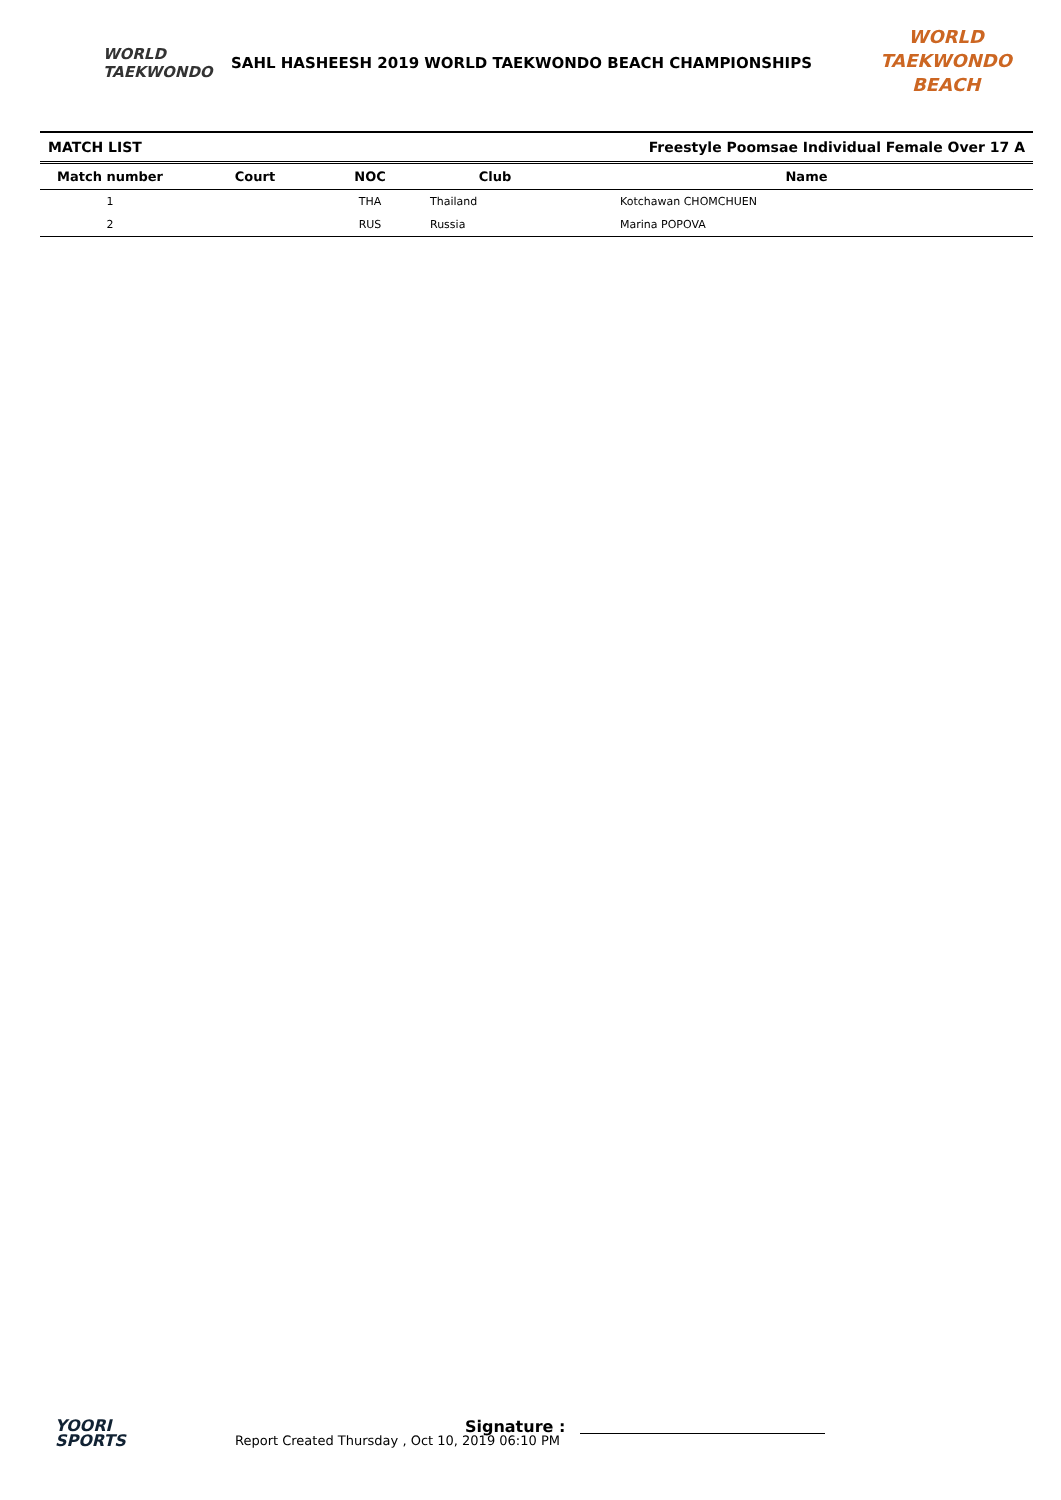WORLD
TAEKWONDO
SAHL HASHEESH 2019 WORLD TAEKWONDO BEACH CHAMPIONSHIPS
WORLD TAEKWONDO
BEACH
MATCH LIST Freestyle Poomsae Individual Female Over 17 A
| Match number | Court | NOC | Club | Name |
| --- | --- | --- | --- | --- |
| 1 | | THA | Thailand | Kotchawan CHOMCHUEN |
| 2 | | RUS | Russia | Marina POPOVA |
YOORI
SPORTS
Report Created Thursday , Oct 10, 2019 06:10 PM
Signature :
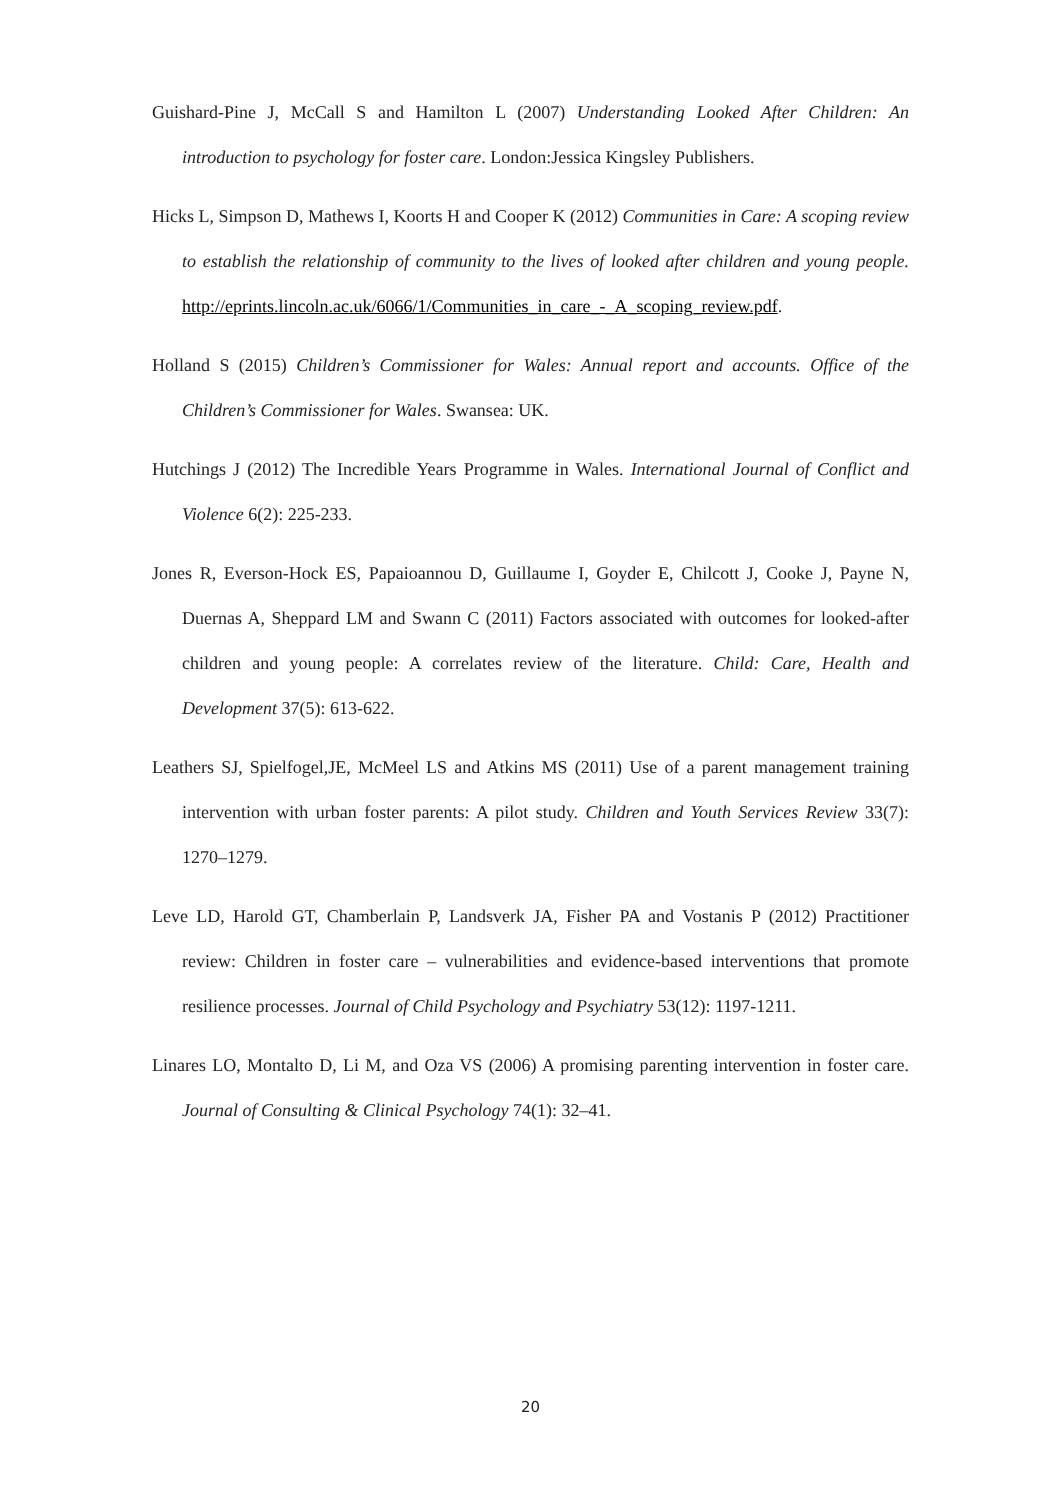Guishard-Pine J, McCall S and Hamilton L (2007) Understanding Looked After Children: An introduction to psychology for foster care. London:Jessica Kingsley Publishers.
Hicks L, Simpson D, Mathews I, Koorts H and Cooper K (2012) Communities in Care: A scoping review to establish the relationship of community to the lives of looked after children and young people. http://eprints.lincoln.ac.uk/6066/1/Communities_in_care_-_A_scoping_review.pdf.
Holland S (2015) Children’s Commissioner for Wales: Annual report and accounts. Office of the Children’s Commissioner for Wales. Swansea: UK.
Hutchings J (2012) The Incredible Years Programme in Wales. International Journal of Conflict and Violence 6(2): 225-233.
Jones R, Everson-Hock ES, Papaioannou D, Guillaume I, Goyder E, Chilcott J, Cooke J, Payne N, Duernas A, Sheppard LM and Swann C (2011) Factors associated with outcomes for looked-after children and young people: A correlates review of the literature. Child: Care, Health and Development 37(5): 613-622.
Leathers SJ, Spielfogel,JE, McMeel LS and Atkins MS (2011) Use of a parent management training intervention with urban foster parents: A pilot study. Children and Youth Services Review 33(7): 1270–1279.
Leve LD, Harold GT, Chamberlain P, Landsverk JA, Fisher PA and Vostanis P (2012) Practitioner review: Children in foster care – vulnerabilities and evidence-based interventions that promote resilience processes. Journal of Child Psychology and Psychiatry 53(12): 1197-1211.
Linares LO, Montalto D, Li M, and Oza VS (2006) A promising parenting intervention in foster care. Journal of Consulting & Clinical Psychology 74(1): 32–41.
20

################

> **AIM OF THE EXERCISE**: Copy all lines from the data above that contain the word "TAEKWONDO".

> **ANSWER SECTION**:
TAEKWONDO
SAHL HASHEESH 2019 WORLD TAEKWONDO BEACH CHAMPIONSHIPS
WORLD TAEKWONDO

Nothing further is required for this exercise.